Un jour ma mère découvrit mes vêtements féminins, ce fut un drame : non seulement elle jeta tout à la poubelle, mais en plus, les éducateurs, qui furent mis au courant, m'interdirent pendant un certain temps d'aller la voir, et en prime j'eus droit à un interrogatoire stalinien dans l'internat prison. Sans compter les insultes que j'ai subies de ma mère quand je suis retourné la voir, puisque la fatwa fut finalement levée à mon égard. Donc, tout est à refaire, merci maman. Dans ces moments-là, vous ne savez que faire, vous ne savez à qui en parler de peur de passer pour un fou, et de peur de vous faire traiter de malade mental par votre propre mère, si vous preniez le risque de lui en parler.
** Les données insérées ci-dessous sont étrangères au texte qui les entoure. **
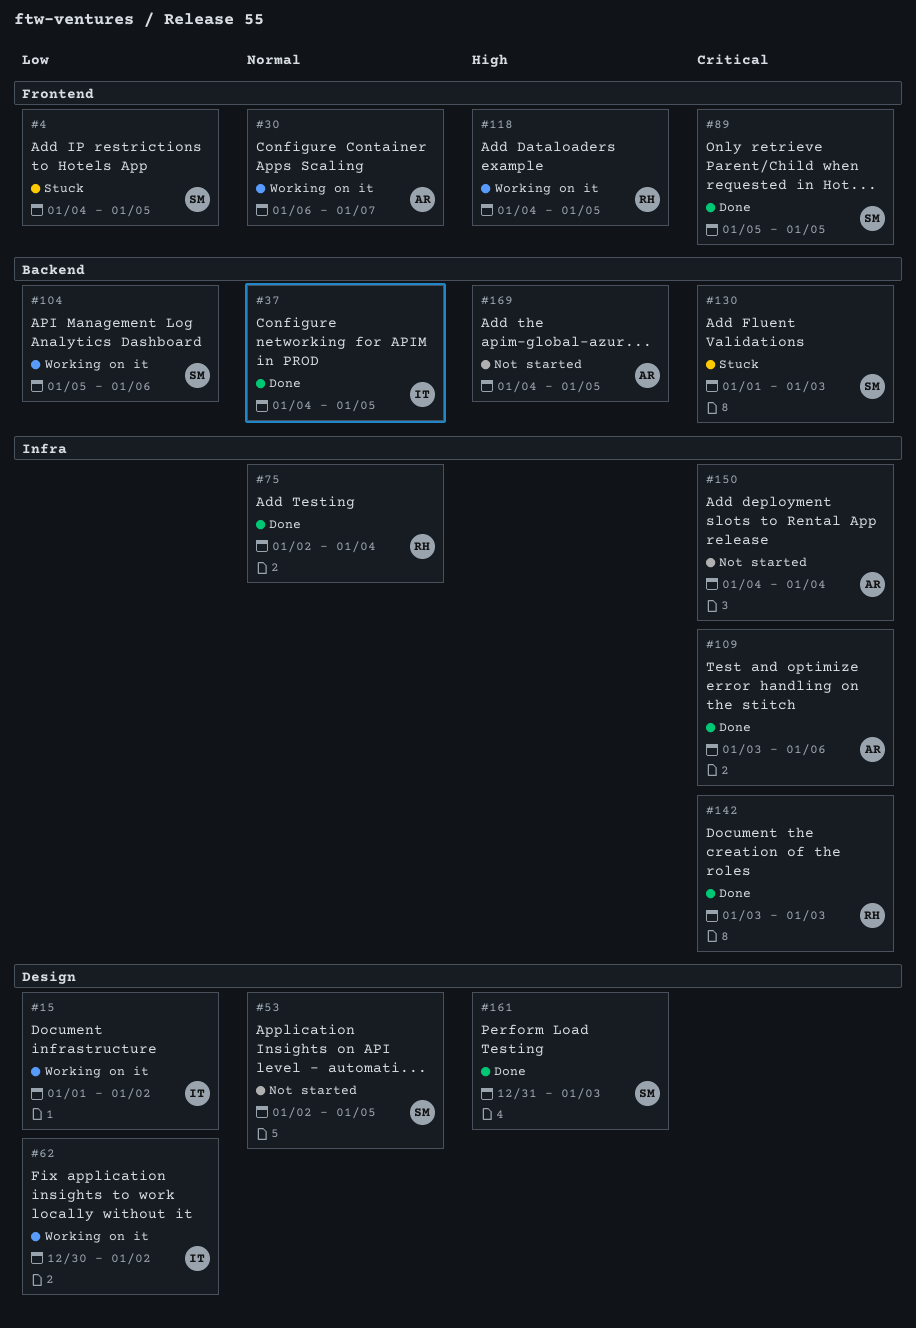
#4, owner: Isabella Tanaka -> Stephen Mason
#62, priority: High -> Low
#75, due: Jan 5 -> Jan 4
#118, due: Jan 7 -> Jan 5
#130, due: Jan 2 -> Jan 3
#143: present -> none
Et toutes les semaines, j'avais droit à un interrogatoire par un ou plusieurs psy.

J'ai toujours continué de me travestir, j'ai aussi fait comme beaucoup de consœurs : vouloir arrêter et tout jeter à la poubelle. Peine perdue, car quand vous avez cette pratique, c'est de naissance, c'est à vie. Chassez le naturel, il revient au galop.

1999, le début de la renaissance de ma féminité. J'ai enfin trouvé une psychanalyste qui m'a compris et ne m'a pas considéré comme quelqu'un de mentalement malade. Au début, je pensais que j'étais débile, malade mental et pervers en pratiquant le travestissement, je me suis trompé. Ma psy m'a confirmé que je souffrais de dysphorie de genre et que j'étais transgenre. Pour me rassurer j'ai lu de Jung Dynamique de l'inconscient, ce qui m'a confirmé que je n'étais pas atteint d'une soi-disant maladie de perversion, comme on a bien voulu me le faire croire pendant tant d'années.

Je me suis mis à Internet, et comme beaucoup de gens, j'ai tapé le mot 'travestis' dans les moteurs de recherche. Et j'ai vu que je n'étais pas seul(e) au monde à vouloir vivre cette vie. J'ai mis trois ans à me comprendre et à m'accepter tel que je suis aujourd'hui. Je ne suis pas encore bien remis de toutes ces castrations de ma double vie, mais je sais que je suis sur la bonne route et je sais aussi qu'il me faudra encore bien du temps pour vivre cette vie féminine à plein temps.